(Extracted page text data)
● ● ● ● ● ● ●

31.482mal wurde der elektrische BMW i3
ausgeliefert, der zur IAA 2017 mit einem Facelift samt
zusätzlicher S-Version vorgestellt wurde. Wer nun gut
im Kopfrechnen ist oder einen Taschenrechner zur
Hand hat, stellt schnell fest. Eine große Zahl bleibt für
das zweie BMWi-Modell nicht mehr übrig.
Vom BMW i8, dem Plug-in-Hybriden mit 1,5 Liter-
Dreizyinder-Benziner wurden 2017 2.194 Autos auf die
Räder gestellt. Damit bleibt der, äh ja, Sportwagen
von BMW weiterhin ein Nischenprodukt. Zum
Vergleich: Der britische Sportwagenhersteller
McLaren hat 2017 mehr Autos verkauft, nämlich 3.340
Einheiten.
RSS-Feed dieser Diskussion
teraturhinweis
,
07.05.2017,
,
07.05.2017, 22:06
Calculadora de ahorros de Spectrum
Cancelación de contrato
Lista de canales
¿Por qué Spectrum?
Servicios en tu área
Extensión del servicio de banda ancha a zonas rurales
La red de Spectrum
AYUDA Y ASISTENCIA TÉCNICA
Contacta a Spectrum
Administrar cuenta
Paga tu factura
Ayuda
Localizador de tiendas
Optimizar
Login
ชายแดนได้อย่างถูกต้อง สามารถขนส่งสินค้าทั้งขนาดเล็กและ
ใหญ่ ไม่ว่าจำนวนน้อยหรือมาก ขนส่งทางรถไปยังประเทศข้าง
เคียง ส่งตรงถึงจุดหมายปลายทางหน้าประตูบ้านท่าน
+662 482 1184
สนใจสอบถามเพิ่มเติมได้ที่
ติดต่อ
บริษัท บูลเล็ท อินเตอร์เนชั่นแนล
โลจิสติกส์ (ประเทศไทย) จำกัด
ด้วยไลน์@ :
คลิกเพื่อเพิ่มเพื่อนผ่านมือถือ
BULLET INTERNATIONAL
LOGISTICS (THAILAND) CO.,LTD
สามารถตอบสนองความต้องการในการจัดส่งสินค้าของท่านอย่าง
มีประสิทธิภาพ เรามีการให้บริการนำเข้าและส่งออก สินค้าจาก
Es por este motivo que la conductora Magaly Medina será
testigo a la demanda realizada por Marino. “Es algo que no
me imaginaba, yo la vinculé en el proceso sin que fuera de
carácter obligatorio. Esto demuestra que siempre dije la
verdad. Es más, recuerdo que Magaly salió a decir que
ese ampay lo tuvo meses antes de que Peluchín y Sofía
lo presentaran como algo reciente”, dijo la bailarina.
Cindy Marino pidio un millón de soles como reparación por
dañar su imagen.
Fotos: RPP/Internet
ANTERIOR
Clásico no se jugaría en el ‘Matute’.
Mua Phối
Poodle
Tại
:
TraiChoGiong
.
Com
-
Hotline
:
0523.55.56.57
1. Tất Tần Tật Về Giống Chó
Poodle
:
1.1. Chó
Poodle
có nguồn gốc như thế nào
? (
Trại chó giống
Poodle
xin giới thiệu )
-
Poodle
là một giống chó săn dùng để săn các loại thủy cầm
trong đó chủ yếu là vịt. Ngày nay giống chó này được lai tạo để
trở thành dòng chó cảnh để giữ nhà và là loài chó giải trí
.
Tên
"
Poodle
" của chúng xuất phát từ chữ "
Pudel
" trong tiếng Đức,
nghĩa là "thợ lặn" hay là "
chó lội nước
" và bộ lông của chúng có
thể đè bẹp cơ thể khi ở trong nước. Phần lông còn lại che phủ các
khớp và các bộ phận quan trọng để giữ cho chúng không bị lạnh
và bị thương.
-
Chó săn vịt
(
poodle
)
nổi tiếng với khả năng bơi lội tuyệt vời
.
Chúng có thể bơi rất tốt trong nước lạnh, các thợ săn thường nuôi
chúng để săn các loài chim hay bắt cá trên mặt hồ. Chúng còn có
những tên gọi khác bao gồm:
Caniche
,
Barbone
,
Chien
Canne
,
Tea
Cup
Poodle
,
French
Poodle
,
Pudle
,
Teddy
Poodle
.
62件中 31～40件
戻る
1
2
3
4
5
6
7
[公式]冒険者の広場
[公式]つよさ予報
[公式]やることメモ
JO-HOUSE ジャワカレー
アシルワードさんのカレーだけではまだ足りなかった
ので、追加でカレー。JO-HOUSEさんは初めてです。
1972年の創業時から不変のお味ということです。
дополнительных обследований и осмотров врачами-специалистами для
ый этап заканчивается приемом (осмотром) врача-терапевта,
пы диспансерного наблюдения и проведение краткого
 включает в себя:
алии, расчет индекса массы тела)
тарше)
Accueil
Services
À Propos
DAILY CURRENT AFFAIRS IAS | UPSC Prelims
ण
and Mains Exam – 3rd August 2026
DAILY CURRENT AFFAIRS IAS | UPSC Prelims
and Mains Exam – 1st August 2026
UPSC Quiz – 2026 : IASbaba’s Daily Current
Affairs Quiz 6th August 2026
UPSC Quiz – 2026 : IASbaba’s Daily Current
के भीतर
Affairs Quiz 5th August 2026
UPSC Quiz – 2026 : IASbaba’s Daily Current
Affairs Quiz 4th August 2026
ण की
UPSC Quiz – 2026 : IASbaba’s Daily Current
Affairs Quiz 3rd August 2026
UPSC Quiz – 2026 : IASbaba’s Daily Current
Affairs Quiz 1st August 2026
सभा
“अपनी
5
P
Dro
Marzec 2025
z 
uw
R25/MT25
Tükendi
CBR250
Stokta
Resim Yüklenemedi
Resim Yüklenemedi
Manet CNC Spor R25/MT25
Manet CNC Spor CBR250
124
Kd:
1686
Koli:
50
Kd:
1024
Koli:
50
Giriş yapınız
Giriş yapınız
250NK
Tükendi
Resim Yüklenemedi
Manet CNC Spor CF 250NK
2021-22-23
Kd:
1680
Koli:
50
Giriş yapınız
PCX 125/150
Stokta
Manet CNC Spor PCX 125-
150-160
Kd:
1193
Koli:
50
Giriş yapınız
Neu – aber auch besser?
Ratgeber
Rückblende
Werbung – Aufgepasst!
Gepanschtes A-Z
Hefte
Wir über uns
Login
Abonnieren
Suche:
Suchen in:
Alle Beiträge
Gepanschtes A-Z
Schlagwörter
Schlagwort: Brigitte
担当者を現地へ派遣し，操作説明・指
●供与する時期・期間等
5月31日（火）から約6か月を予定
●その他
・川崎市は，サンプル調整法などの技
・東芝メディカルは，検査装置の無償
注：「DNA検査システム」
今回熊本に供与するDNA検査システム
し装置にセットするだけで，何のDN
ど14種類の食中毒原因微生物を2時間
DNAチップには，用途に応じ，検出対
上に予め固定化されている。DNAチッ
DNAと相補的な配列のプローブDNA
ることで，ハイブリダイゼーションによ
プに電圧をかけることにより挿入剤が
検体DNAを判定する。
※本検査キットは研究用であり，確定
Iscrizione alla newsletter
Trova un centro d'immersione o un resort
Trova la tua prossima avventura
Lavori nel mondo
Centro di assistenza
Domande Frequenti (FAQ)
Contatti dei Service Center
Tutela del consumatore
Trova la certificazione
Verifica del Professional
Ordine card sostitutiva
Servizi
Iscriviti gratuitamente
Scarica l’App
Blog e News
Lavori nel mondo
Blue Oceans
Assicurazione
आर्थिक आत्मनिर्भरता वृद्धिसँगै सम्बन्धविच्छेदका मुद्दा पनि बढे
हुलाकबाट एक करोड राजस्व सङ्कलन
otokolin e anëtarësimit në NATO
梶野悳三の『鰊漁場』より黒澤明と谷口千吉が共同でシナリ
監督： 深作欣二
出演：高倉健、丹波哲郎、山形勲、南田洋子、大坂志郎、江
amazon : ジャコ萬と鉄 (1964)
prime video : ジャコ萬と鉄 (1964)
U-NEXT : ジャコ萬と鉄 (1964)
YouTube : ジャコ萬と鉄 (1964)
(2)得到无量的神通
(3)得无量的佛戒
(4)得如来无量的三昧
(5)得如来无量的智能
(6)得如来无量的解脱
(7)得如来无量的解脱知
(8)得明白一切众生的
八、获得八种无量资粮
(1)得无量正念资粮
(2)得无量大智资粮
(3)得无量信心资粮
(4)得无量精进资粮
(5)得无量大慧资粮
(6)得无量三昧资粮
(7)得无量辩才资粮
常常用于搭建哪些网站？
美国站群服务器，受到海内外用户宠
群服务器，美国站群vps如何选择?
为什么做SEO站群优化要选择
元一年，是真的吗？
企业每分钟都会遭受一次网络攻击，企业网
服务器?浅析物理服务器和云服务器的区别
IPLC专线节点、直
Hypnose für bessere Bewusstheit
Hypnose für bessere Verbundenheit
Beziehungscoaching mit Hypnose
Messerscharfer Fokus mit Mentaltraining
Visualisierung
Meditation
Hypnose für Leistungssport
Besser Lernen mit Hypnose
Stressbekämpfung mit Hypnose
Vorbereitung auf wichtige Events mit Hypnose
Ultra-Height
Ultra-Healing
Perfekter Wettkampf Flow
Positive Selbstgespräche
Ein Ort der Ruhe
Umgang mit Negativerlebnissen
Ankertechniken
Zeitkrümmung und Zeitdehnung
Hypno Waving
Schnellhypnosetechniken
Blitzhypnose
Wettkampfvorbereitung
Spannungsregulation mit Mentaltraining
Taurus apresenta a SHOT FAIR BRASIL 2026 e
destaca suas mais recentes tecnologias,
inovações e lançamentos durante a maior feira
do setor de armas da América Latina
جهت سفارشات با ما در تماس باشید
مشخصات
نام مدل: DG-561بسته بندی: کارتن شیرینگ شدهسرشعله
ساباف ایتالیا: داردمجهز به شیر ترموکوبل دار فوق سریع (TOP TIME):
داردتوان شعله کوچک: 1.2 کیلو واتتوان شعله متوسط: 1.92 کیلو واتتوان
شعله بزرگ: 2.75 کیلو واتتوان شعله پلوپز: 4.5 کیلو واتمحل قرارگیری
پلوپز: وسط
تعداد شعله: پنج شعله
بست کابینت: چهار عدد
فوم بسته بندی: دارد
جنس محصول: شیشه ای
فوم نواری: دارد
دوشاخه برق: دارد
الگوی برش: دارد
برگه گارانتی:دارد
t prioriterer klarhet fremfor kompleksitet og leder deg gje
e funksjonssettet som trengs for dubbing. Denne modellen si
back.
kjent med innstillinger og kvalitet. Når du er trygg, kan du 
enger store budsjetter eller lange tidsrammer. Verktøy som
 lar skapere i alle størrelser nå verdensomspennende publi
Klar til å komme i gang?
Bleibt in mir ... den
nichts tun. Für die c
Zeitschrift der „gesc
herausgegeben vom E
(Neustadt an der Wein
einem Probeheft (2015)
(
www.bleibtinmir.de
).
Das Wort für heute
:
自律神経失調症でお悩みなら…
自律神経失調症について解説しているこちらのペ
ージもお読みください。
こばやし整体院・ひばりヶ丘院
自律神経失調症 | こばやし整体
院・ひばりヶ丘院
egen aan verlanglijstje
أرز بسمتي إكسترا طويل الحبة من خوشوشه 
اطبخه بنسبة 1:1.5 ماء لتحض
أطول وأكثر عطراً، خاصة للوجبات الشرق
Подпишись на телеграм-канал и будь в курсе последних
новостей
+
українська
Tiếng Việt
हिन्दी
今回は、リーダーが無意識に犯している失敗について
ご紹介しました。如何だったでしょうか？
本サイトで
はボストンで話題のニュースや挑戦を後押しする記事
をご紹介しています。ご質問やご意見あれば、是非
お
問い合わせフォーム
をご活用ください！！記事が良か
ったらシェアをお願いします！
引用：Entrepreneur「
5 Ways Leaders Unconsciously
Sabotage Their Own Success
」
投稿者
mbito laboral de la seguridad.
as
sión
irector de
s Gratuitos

● ● ● ● ● ● ●

### BRIEF
Print the rows word for word, from the first line up to and including the line that contains "Hand hat, stellt".

### WRITTEN ANSWER
31.482mal wurde der elektrische BMW i3
ausgeliefert, der zur IAA 2017 mit einem Facelift samt
zusätzlicher S-Version vorgestellt wurde. Wer nun gut
im Kopfrechnen ist oder einen Taschenrechner zur
Hand hat, stellt schnell fest. Eine große Zahl bleibt für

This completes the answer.